Why is Ozone Harmful?

Ozone is to your lungs what the sun is to your skin. Repeated exposure to unhealthful levels of ground-level ozone will stiffen lung tissue much like repeated sunburn will lead to leathery, wrinkled skin.

  • Ozone is a severe irritant that can cause choking, coughing and stinging eyes.
  • Ozone damages lung tissue, aggravates respiratory disease and makes people more susceptible to respiratory infections.
  • While anyone who is active or works outdoors is affected by unhealthful ozone levels, children and the elderly are especially vulnerable to its harmful effects.

What is the difference between a health watch and an HPA?

A "High Pollution Advisory" or "HPA" means the highest concentration of pollution may exceed the federal health standard. Active children, adults and people with lung disease such as asthma should reduce prolonged or heavy outdoor exertion. Maricopa County employers enlisted in the Trip Reduction Program are asked to activate their HPA plans on high pollution advisory days.

A "Health Watch" means the highest concentration of pollution may approach the federal health standard. Unusually sensitive people should consider reducing prolonged or heavy outdoor exertion during a health watch.

What can you do to help?

First, sign up for email and/or text message air quality alerts at www.CleanAirMakeMore.com under "Make the Commitment." Once you are informed of the current air quality, you can take action to help keep pollution from our air. Incorporate as many of these tips into your daily routine, especially during a health watch or high pollution advisory:

  • Eliminate wood burning in fireplaces, stoves, chimineas and outdoor fire pits.
  • Drive as little as possible: car pool, use public transit or telecommute. For information on transportation alternatives, visit Valley Metro.
  • Avoid using leaf blowers.
  • Reduce your time waiting in long drive-thru lines. For example, at coffee shops, fast-food restaurants or banks. Park your car and go inside.
  • Fuel your vehicle after dark or during cooler evening hours.
  • Use low-VOC (Volatile Organic Compounds) or water-based paints, stains, finishes and paint strippers.
  • Delay big painting projects until high-pollution advisories or health watches have passed.
  • Conserve electricity.

What strategies are in place to reduce Ozone?

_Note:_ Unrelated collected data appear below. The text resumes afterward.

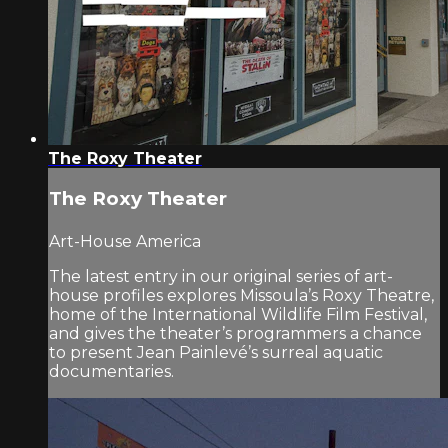
The Roxy Theater
The Roxy Theater
Art-House America
The latest entry in our original series of art-
house profiles explores Missoula’s Roxy Theatre,
home of the International Wildlife Film Festival,
and gives the theater’s programmers a chance
to present Jean Painlevé’s surreal aquatic
documentaries.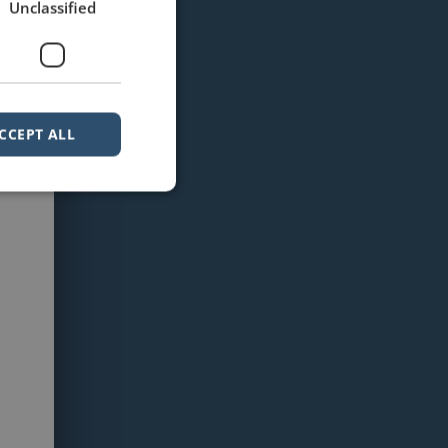
Unclassified
CCEPT ALL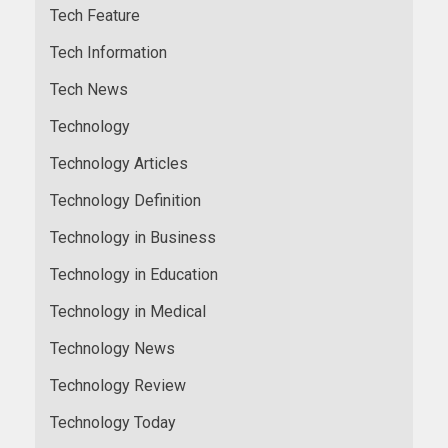
Tech Feature
Tech Information
Tech News
Technology
Technology Articles
Technology Definition
Technology in Business
Technology in Education
Technology in Medical
Technology News
Technology Review
Technology Today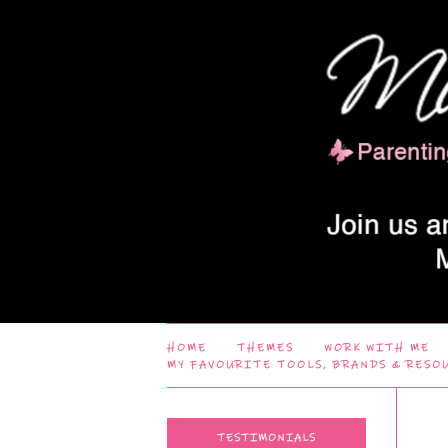
HOME
THEMES
WORK WITH ME
MY FAVOURITE TOOLS, BRANDS & RESO
TESTIMONIALS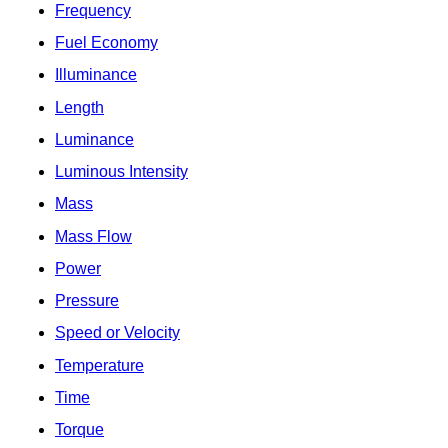
Frequency
Fuel Economy
Illuminance
Length
Luminance
Luminous Intensity
Mass
Mass Flow
Power
Pressure
Speed or Velocity
Temperature
Time
Torque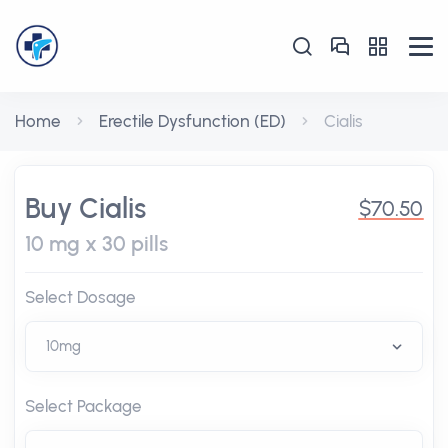
Home
Erectile Dysfunction (ED)
Cialis
Buy Cialis
$70.50
10 mg x 30 pills
Select Dosage
Select Package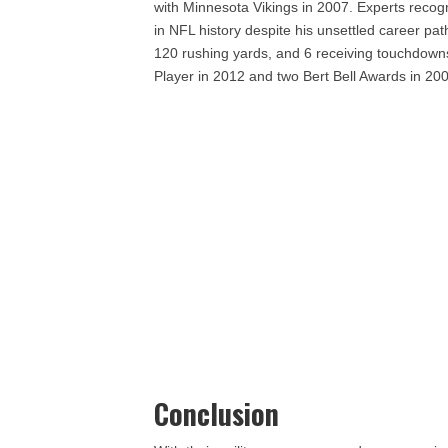
with Minnesota Vikings in 2007. Experts recog
in NFL history despite his unsettled career pa
120 rushing yards, and 6 receiving touchdown
Player in 2012 and two Bert Bell Awards in 20
Conclusion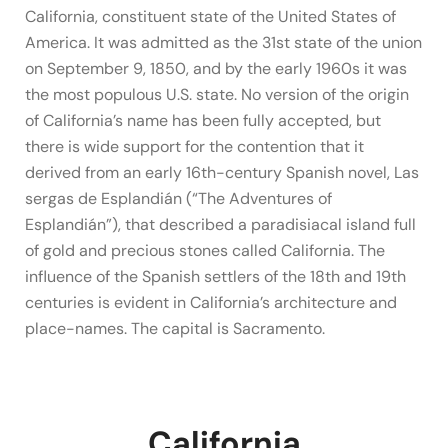
California, constituent state of the United States of
America. It was admitted as the 31st state of the union
on September 9, 1850, and by the early 1960s it was
the most populous U.S. state. No version of the origin
of California’s name has been fully accepted, but
there is wide support for the contention that it
derived from an early 16th-century Spanish novel, Las
sergas de Esplandián (“The Adventures of
Esplandián”), that described a paradisiacal island full
of gold and precious stones called California. The
influence of the Spanish settlers of the 18th and 19th
centuries is evident in California’s architecture and
place-names. The capital is Sacramento.
California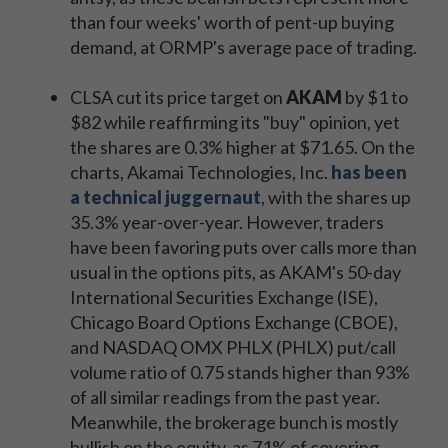
than four weeks' worth of pent-up buying
demand, at ORMP's average pace of trading.
CLSA cut its price target on
AKAM
by $1 to
$82 while reaffirming its "buy" opinion, yet
the shares are 0.3% higher at $71.65. On the
charts, Akamai Technologies, Inc.
has been
a technical juggernaut
, with the shares up
35.3% year-over-year. However, traders
have been favoring puts over calls more than
usual in the options pits, as AKAM's 50-day
International Securities Exchange (ISE),
Chicago Board Options Exchange (CBOE),
and NASDAQ OMX PHLX (PHLX) put/call
volume ratio of 0.75 stands higher than 93%
of all similar readings from the past year.
Meanwhile, the brokerage bunch is mostly
bullish on the equity, as 71% of covering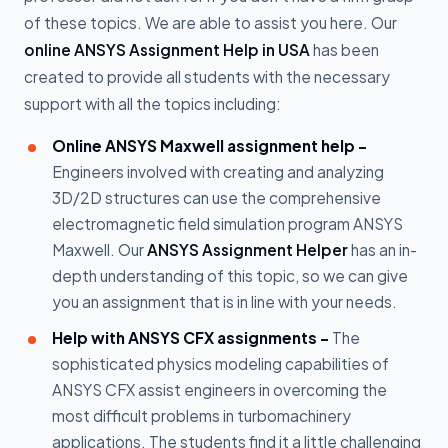
of these topics. We are able to assist you here. Our
online ANSYS Assignment Help in USA
has been
created to provide all students with the necessary
support with all the topics including:
Online ANSYS Maxwell assignment help -
Engineers involved with creating and analyzing
3D/2D structures can use the comprehensive
electromagnetic field simulation program ANSYS
Maxwell. Our
ANSYS Assignment Helper
has an in-
depth understanding of this topic, so we can give
you an assignment that is in line with your needs.
Help with ANSYS CFX assignments -
The
sophisticated physics modeling capabilities of
ANSYS CFX assist engineers in overcoming the
most difficult problems in turbomachinery
applications. The students find it a little challenging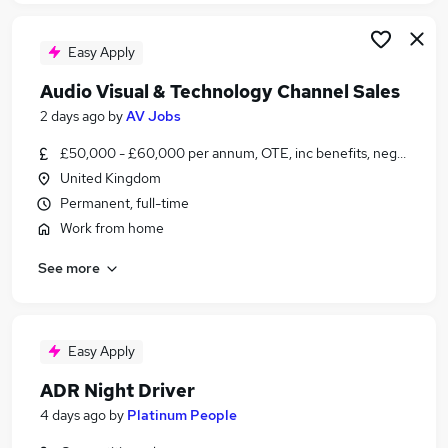
Easy Apply
Audio Visual & Technology Channel Sales
2 days ago
by
AV Jobs
£50,000 - £60,000 per annum, OTE, inc benefits, negotiable
United Kingdom
Permanent, full-time
Work from home
See more
Easy Apply
ADR Night Driver
4 days ago
by
Platinum People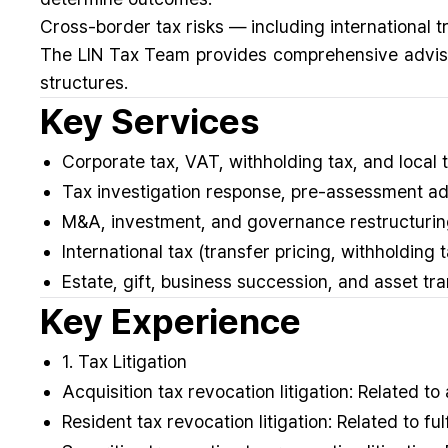
Cross-border tax risks — including international t
The LIN Tax Team provides comprehensive advisor
structures.
Key Services
Corporate tax, VAT, withholding tax, and local 
Tax investigation response, pre-assessment ad
M&A, investment, and governance restructuring
International tax (transfer pricing, withholding
Estate, gift, business succession, and asset tr
Key Experience
1. Tax Litigation
Acquisition tax revocation litigation: Related to
Resident tax revocation litigation: Related to f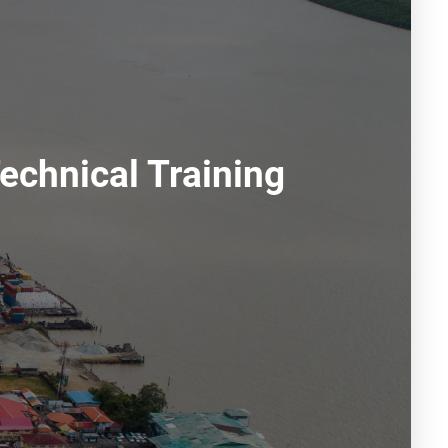
echnical Training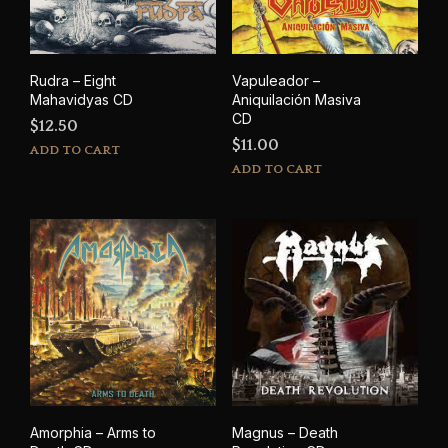
Rudra – Eight
Vapuleador –
Mahavidyas CD
Aniquilaci​ó​n Masiva
CD
$
12.50
$
11.00
ADD TO CART
ADD TO CART
Amorphia – Arms to
Magnus – Death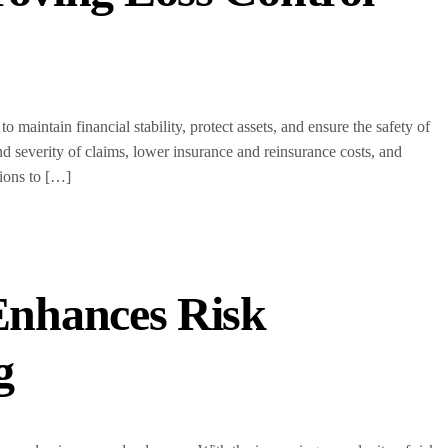
o maintain financial stability, protect assets, and ensure the safety of
d severity of claims, lower insurance and reinsurance costs, and
tions to […]
Enhances Risk
g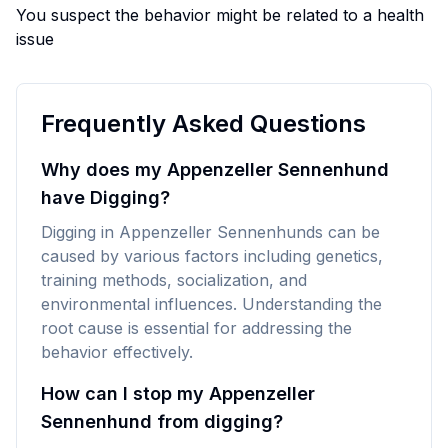
You suspect the behavior might be related to a health
issue
Frequently Asked Questions
Why does my Appenzeller Sennenhund
have Digging?
Digging in Appenzeller Sennenhunds can be
caused by various factors including genetics,
training methods, socialization, and
environmental influences. Understanding the
root cause is essential for addressing the
behavior effectively.
How can I stop my Appenzeller
Sennenhund from digging?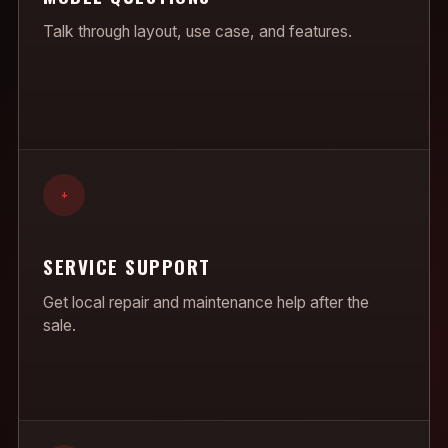
Talk through layout, use case, and features.
+
SERVICE SUPPORT
Get local repair and maintenance help after the
sale.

To help combat ground-level ozone, there are a number of air quality improvement programs in place in Arizona.

  • Cleaner burning gasoline is sold in the Phoenix-metro area during the summer months.
  • Vapor Recovery Systems control emissions of gasoline vapors when you fill your gas tank.
  • Enhanced Vehicle Emissions Testing Program - I/M147
  • Voluntary Vehicle Repair and Retrofit Program provides for the installation of an emission upgrade kit designed to reduce exhaust emissions.
  • The Clean Air Campaign is a public education and marketing campaign that encourages the use of alternative forms of transportation and other pollution reducing strategies.
  • Maricopa County's Trip Reduction Program requires Valley employers with 50 or more employees to encourage their employees not to drive to work alone.